Mea culpa for my error. Thanks for your post which led me to find it.


Buzz

Buzz,

Thanks for your most recent post correcting your number. Your new number is exactly correct.


Here's how I would do it.


The combinations left out of my original approximation are those with at least 3 cards in the range A-3, with at least 2 of these paired. These consist of the following


Group I

1 pair with the fourth card X in the range 4-K: AA2X, A22X, AA3X, A33X


4*(6*4*40) = 3840.


4 ways of choosing the ranks of the pair and the remaining card in the range A-3

*

6 choices for the cards that make up the pair

*

4 choices for the remaining card in range A-3

*

40 choices for X.


Group II

All four cards in the range A-3 with only one pair:

AA23, A223, A233


3*(6*16) = 288


3 choices for the rank of the pair * 6 choices for the cards that make up the pair * 16 choices for the cards of the other 2 ranks.

TRY IT:
In the card-counting post above, condense the paragraph that begins "The combinations left out of my original approximation" into one shorter sentence that keeps its main facts.

DATA SHOWN:

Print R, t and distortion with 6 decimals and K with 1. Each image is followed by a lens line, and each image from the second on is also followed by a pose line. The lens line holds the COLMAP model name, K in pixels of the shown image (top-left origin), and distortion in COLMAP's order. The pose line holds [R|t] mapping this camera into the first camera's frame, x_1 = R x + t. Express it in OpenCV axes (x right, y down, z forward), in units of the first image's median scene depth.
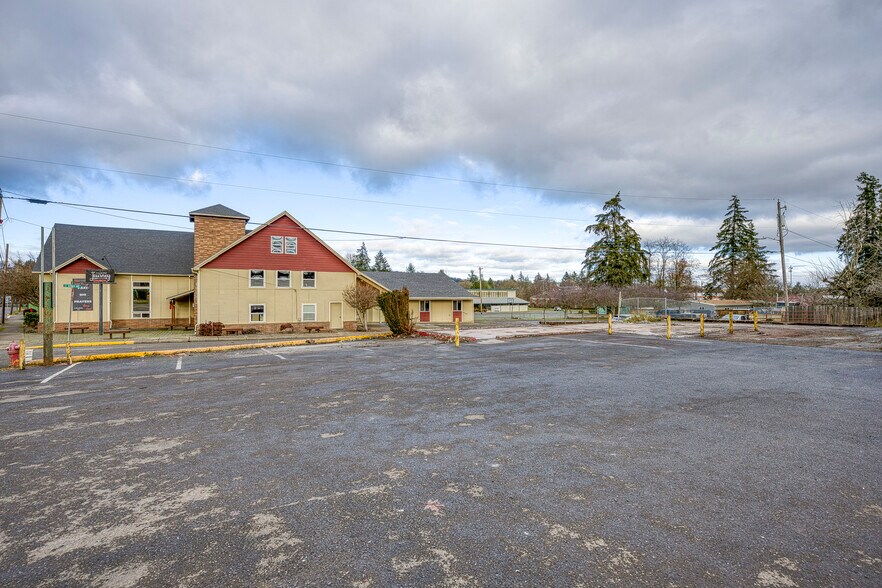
lens RADIAL K [[423.2, 0, 446.3], [0, 423.2, 285.0], [0, 0, 1]] dist [-0.027948, 0.002139]
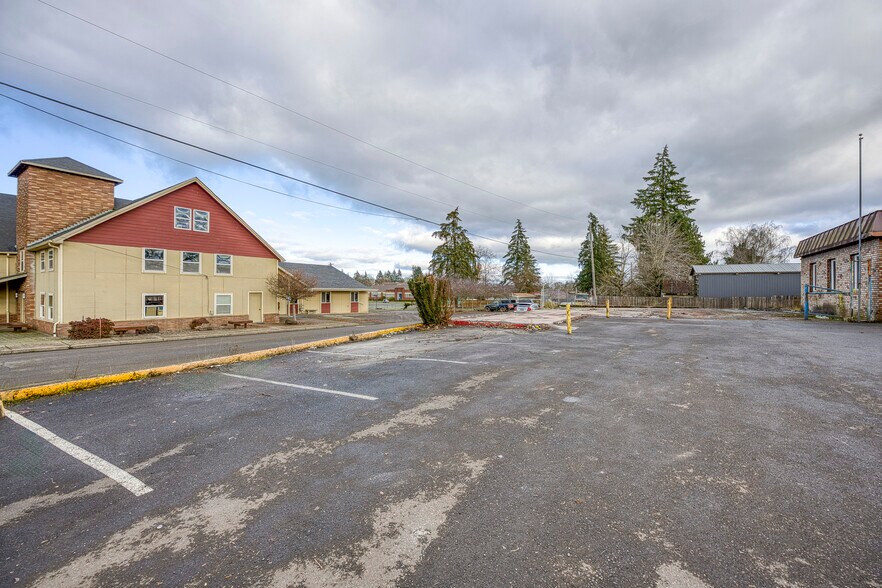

SOLUTION TO THIS TASK:
The original approximation omitted combinations with at least three cards ranked A-3, at least two of them paired.